Short-answer chart tasks:
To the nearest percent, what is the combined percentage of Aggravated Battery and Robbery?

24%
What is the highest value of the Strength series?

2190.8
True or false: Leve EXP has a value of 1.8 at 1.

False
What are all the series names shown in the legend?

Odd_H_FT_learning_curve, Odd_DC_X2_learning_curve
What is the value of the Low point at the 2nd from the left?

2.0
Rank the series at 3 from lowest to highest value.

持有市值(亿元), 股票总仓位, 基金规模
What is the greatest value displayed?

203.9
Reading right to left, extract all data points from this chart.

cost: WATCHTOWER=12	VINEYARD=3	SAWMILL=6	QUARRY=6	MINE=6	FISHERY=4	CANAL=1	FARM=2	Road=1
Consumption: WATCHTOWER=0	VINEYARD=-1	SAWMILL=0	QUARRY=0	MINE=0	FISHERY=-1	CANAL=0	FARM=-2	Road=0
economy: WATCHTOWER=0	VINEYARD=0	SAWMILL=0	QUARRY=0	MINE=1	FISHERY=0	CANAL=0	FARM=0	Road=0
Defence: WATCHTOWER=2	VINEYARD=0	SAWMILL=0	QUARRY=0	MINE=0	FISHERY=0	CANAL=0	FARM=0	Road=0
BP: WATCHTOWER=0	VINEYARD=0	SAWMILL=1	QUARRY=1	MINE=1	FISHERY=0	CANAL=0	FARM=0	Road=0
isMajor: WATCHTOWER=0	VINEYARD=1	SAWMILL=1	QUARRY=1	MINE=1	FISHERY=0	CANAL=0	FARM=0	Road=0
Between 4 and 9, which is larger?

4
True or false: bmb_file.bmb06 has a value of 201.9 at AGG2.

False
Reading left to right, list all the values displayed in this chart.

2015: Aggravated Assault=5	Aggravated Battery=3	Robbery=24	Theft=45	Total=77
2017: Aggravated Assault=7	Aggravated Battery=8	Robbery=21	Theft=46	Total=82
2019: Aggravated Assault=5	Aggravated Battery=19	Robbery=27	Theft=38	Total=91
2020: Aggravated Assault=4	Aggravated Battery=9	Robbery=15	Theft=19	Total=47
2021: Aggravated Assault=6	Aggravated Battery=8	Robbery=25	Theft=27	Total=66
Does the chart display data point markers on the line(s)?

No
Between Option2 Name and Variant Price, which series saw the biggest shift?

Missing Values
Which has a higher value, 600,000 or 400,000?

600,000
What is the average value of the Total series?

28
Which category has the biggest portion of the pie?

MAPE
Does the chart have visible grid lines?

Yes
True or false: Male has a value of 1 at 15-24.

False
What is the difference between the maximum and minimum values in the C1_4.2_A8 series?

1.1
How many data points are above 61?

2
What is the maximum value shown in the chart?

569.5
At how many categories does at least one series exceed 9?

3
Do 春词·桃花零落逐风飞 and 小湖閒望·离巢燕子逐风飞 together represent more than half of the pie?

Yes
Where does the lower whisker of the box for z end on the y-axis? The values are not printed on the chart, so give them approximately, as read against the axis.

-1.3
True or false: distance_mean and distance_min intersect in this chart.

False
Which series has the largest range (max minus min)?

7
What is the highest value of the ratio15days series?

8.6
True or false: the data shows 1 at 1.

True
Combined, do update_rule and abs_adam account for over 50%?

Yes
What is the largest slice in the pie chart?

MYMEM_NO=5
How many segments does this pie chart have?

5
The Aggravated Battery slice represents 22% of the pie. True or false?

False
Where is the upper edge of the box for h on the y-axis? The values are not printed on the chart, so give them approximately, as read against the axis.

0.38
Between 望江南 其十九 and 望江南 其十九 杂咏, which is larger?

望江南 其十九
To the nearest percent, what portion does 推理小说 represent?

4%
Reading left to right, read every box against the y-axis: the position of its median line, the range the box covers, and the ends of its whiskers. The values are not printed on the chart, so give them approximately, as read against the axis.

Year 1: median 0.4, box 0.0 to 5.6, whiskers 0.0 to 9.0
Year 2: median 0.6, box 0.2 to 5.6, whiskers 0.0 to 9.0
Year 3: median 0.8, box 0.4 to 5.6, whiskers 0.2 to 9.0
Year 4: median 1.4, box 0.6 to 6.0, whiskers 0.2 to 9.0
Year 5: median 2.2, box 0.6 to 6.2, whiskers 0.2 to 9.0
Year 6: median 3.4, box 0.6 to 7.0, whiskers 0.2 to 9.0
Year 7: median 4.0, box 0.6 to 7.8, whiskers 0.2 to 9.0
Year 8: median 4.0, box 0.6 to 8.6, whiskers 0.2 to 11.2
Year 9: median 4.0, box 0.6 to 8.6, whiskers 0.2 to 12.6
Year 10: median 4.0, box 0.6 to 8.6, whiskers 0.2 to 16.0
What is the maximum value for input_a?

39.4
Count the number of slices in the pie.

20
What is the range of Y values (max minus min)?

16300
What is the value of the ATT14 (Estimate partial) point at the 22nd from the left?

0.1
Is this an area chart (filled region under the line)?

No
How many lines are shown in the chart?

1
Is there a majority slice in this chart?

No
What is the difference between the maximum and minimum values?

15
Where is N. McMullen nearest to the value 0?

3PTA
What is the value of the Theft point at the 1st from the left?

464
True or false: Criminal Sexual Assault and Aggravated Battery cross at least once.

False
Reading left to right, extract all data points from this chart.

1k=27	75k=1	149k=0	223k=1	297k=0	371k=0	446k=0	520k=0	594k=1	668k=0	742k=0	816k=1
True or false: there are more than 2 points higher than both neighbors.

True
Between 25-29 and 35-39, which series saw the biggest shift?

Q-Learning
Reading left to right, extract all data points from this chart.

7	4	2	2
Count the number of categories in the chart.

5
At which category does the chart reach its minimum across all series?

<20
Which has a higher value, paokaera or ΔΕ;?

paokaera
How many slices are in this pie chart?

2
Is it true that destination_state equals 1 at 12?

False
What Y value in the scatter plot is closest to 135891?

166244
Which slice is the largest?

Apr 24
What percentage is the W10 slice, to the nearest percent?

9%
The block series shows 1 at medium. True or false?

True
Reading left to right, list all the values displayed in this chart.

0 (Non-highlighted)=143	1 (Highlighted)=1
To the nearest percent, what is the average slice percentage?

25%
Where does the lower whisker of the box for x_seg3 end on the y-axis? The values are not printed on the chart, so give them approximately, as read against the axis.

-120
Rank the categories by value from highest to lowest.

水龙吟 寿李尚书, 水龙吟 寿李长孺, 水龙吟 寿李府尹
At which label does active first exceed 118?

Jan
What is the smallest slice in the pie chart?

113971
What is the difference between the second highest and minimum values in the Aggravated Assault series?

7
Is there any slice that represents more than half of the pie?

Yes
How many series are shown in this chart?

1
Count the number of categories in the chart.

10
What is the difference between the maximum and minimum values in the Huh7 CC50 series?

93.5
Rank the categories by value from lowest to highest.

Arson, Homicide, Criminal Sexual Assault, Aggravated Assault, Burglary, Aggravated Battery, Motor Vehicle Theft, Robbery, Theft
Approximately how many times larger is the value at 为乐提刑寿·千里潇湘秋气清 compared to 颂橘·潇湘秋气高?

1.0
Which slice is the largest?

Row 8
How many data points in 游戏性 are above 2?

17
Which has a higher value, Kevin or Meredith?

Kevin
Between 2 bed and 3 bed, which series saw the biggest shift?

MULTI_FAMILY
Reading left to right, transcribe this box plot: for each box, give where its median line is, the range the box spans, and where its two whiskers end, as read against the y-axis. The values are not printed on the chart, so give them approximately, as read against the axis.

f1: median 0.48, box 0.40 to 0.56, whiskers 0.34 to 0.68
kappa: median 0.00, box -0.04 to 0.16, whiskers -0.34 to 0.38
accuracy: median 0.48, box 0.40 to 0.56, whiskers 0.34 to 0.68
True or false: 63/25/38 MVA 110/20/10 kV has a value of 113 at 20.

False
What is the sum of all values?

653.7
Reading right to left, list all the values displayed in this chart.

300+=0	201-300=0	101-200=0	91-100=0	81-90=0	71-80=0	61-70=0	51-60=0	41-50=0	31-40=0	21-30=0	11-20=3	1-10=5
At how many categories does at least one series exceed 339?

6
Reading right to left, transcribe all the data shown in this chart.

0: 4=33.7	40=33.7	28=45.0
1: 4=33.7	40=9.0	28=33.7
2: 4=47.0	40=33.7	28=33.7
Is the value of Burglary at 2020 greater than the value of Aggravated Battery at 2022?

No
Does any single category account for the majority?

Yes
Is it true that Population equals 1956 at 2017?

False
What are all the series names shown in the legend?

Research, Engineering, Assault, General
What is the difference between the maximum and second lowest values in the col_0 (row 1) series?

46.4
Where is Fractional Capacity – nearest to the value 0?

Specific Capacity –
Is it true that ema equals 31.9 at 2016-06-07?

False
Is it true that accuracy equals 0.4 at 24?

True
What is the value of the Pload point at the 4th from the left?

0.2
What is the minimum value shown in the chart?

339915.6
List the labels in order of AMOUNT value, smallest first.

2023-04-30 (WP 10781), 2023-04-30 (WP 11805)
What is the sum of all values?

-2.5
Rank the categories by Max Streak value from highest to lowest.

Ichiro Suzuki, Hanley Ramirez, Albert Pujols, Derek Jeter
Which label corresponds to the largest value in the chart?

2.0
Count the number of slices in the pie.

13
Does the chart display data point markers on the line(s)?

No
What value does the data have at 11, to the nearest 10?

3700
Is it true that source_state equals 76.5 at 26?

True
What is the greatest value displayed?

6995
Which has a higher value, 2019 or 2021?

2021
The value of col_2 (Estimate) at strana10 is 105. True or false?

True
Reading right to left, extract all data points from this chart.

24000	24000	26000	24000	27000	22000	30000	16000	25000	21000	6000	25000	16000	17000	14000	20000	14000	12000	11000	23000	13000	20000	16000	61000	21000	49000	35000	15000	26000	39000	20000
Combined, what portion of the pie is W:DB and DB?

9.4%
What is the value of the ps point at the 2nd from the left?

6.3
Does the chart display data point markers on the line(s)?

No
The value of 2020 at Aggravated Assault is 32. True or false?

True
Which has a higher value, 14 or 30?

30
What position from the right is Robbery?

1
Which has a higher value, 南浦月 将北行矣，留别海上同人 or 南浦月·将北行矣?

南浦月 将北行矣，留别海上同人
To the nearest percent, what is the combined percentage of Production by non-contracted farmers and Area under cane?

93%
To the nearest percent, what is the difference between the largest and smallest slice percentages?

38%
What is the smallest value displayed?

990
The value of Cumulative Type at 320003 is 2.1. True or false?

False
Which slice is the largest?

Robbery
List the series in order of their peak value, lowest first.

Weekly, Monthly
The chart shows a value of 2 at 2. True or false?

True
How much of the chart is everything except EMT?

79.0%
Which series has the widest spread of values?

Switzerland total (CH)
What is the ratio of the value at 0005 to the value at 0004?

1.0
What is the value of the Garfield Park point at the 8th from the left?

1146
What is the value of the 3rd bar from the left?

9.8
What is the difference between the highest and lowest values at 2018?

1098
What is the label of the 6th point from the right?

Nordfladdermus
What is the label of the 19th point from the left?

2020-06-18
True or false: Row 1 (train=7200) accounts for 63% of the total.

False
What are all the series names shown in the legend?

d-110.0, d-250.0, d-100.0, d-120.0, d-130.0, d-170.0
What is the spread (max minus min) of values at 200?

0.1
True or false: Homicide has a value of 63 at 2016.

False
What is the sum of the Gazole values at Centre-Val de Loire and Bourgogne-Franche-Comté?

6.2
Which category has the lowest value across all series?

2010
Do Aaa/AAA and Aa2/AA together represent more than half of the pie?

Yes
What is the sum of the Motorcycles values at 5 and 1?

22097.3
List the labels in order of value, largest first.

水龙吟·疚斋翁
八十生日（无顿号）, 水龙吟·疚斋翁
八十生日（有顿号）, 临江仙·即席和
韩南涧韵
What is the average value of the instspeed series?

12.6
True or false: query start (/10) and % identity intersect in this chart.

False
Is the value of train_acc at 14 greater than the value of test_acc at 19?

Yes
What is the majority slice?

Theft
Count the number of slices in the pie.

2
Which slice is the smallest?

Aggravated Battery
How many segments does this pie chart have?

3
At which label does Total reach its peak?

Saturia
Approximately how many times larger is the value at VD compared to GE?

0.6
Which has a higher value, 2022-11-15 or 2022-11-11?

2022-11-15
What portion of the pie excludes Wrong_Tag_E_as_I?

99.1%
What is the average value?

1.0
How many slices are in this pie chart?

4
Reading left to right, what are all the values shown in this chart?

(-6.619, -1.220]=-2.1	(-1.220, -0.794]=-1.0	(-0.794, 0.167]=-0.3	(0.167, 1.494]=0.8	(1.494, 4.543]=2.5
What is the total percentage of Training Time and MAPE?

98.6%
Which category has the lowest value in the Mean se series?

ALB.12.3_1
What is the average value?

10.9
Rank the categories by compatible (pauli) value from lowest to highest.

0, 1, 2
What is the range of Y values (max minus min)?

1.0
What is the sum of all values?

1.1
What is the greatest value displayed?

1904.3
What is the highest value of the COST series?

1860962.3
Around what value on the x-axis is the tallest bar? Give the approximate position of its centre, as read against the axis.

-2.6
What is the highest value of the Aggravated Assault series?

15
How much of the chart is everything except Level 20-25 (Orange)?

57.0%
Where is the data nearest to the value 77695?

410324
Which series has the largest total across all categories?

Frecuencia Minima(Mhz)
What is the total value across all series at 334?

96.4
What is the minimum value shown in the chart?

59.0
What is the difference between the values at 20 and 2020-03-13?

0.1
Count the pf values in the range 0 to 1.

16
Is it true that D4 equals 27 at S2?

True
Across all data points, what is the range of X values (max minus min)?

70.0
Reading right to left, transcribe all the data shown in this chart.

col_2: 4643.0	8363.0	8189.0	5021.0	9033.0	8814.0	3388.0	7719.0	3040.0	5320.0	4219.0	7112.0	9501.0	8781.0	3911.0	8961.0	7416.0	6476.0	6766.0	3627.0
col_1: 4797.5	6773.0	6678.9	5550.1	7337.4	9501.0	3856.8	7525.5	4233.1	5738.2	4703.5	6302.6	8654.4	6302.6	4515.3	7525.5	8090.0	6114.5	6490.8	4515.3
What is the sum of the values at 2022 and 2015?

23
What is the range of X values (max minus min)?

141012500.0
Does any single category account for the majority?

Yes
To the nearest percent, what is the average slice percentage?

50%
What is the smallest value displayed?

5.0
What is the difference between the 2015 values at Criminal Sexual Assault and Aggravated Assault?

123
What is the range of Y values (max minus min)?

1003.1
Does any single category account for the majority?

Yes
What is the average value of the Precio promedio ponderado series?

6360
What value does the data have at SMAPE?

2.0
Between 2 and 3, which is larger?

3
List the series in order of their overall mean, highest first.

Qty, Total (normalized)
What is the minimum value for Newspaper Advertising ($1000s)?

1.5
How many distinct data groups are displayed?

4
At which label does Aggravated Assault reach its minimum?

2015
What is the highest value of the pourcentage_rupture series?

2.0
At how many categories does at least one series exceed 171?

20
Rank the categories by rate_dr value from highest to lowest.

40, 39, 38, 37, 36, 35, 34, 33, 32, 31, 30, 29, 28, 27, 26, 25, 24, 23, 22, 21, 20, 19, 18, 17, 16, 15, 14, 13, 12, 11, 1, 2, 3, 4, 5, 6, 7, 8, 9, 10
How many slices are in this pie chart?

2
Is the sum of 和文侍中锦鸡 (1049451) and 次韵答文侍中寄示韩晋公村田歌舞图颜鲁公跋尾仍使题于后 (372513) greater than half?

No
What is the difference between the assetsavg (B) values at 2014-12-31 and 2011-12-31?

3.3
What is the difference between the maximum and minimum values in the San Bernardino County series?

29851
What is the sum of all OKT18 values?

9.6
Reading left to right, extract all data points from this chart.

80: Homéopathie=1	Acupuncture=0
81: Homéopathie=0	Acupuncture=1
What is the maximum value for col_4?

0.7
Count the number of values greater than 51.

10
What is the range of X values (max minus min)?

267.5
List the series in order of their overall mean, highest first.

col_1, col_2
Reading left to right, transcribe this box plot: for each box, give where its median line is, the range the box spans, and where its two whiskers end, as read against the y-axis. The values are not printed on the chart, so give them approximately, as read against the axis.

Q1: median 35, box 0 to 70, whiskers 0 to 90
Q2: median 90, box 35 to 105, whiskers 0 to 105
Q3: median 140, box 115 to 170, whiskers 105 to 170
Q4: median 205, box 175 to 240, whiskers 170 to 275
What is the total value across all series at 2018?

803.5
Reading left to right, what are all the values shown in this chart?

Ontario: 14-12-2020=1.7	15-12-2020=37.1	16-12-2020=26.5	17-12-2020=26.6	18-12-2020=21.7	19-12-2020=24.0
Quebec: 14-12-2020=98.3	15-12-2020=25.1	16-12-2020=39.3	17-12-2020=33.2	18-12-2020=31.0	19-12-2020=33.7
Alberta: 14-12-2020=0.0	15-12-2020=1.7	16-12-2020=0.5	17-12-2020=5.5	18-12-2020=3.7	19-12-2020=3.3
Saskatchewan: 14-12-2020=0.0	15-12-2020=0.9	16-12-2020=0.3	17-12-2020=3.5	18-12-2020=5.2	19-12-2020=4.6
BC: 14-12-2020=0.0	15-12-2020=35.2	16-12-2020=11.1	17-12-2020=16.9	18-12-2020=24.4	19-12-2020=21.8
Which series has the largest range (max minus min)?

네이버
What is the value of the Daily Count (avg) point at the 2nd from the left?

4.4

ACTIVITY: Copy out word for word the lines starting at the one containing "Nordfladdermus" and ending at the one containing "List the labels in order of value, largest", including both of those lines.

EXERCISE ANSWER:
Nordfladdermus
What is the label of the 19th point from the left?

2020-06-18
True or false: Row 1 (train=7200) accounts for 63% of the total.

False
What are all the series names shown in the legend?

d-110.0, d-250.0, d-100.0, d-120.0, d-130.0, d-170.0
What is the spread (max minus min) of values at 200?

0.1
True or false: Homicide has a value of 63 at 2016.

False
What is the sum of the Gazole values at Centre-Val de Loire and Bourgogne-Franche-Comté?

6.2
Which category has the lowest value across all series?

2010
Do Aaa/AAA and Aa2/AA together represent more than half of the pie?

Yes
What is the sum of the Motorcycles values at 5 and 1?

22097.3
List the labels in order of value, largest first.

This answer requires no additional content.